Untuk itu, Kemenhan telah mendapat ijin dari Kementerian Lingkungan Hidup dan Kehutanan di era Siti Nurbaya Bakar, sejak 12 Juli 2024, untuk membuka hutan di Merauke Papua Selatan. Pembukaan hutan ini dimaksudkan mencetak 1 juta hektar sawah baru sebagai pembanguan sarana dan prasarana ketahanan pangan.
Prabowo pasang badan atas berbagai protes dan resistensi dari aktivis lingkungan dan masyarakat adat. Bahwa pembukaan hutan merusak Taman Nasional, suaka margasatwa dan cagar alam di bumi Cendrawasih.
Diaku maupun tidak, program swasembada pangan ini yang paling kritikal. Namun, untuk menutupi target produksi pangan nasional, pencetakan sawah baru tak bisa dihindari. Apalagi, Prabowo berkeinginan menjadikan Indonesia sebagai lumbung pangan dunia.

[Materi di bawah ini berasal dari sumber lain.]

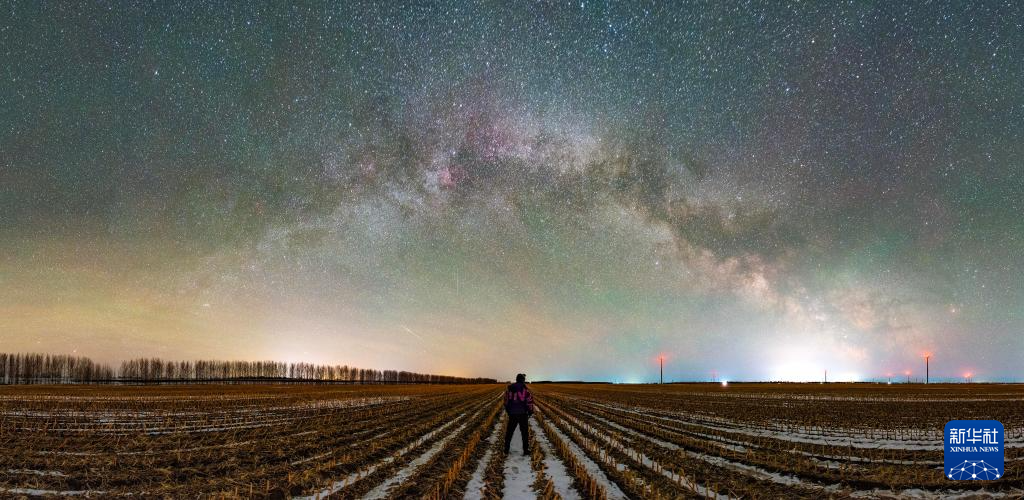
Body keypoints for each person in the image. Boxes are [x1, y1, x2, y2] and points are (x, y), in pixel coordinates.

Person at [504, 373, 535, 455]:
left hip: (512, 414)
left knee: (509, 432)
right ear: (522, 380)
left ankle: (506, 449)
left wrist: (508, 411)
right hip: (522, 414)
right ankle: (525, 450)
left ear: (516, 379)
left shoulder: (509, 389)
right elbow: (529, 401)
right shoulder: (525, 389)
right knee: (524, 433)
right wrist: (530, 411)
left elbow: (506, 401)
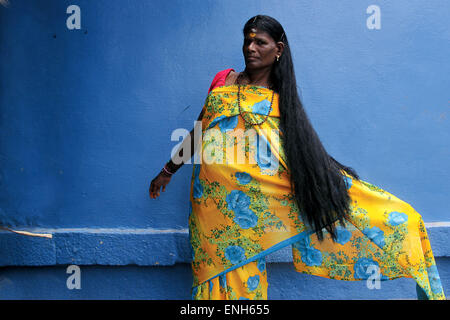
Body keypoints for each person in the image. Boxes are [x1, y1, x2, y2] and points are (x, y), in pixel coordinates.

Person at [149, 15, 445, 300]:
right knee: (209, 273)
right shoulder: (223, 80)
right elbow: (199, 132)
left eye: (260, 43)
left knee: (245, 267)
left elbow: (293, 152)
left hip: (250, 206)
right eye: (247, 41)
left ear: (278, 50)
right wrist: (168, 170)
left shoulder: (280, 97)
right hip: (208, 202)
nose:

Obsesi Prabowo di atas harus bersaing dengan negara produsen beras dunia, seperti Tiongkok (147 juta ton), India (124 juta ton), Bangladesh (35,6 juta ton). Indonesia sebenarnya menduduki peringkat keempat negara produsen beras terbesar di dunia dengan produksi tak kurang dari 34 juta ton.
Yang paling menarik, ternyata beberapa negara produsen beras justru belajar dari kebijakan pertanian Soeharto melalui pembangunan infrastruktur pertanian, mulai dari pembangunan waduk, bendungan sampai pembangunan irigasi.
Prabowo menjadi saksi mata dan saksi pelaku dari cerita sukses Seoharto dan Jokowi dari swasembada pangan. Barangtentu, program ini dilihat publik dari dua perspektif antara romantisme dan optimisme. Mana yang paling benar? Biarlah sejarah yang menjawabnya.
Moch Eksan adalah Pendiri Eksan Institute dan Penulis Buku "Kerikil Dibalik Sepatu Anies".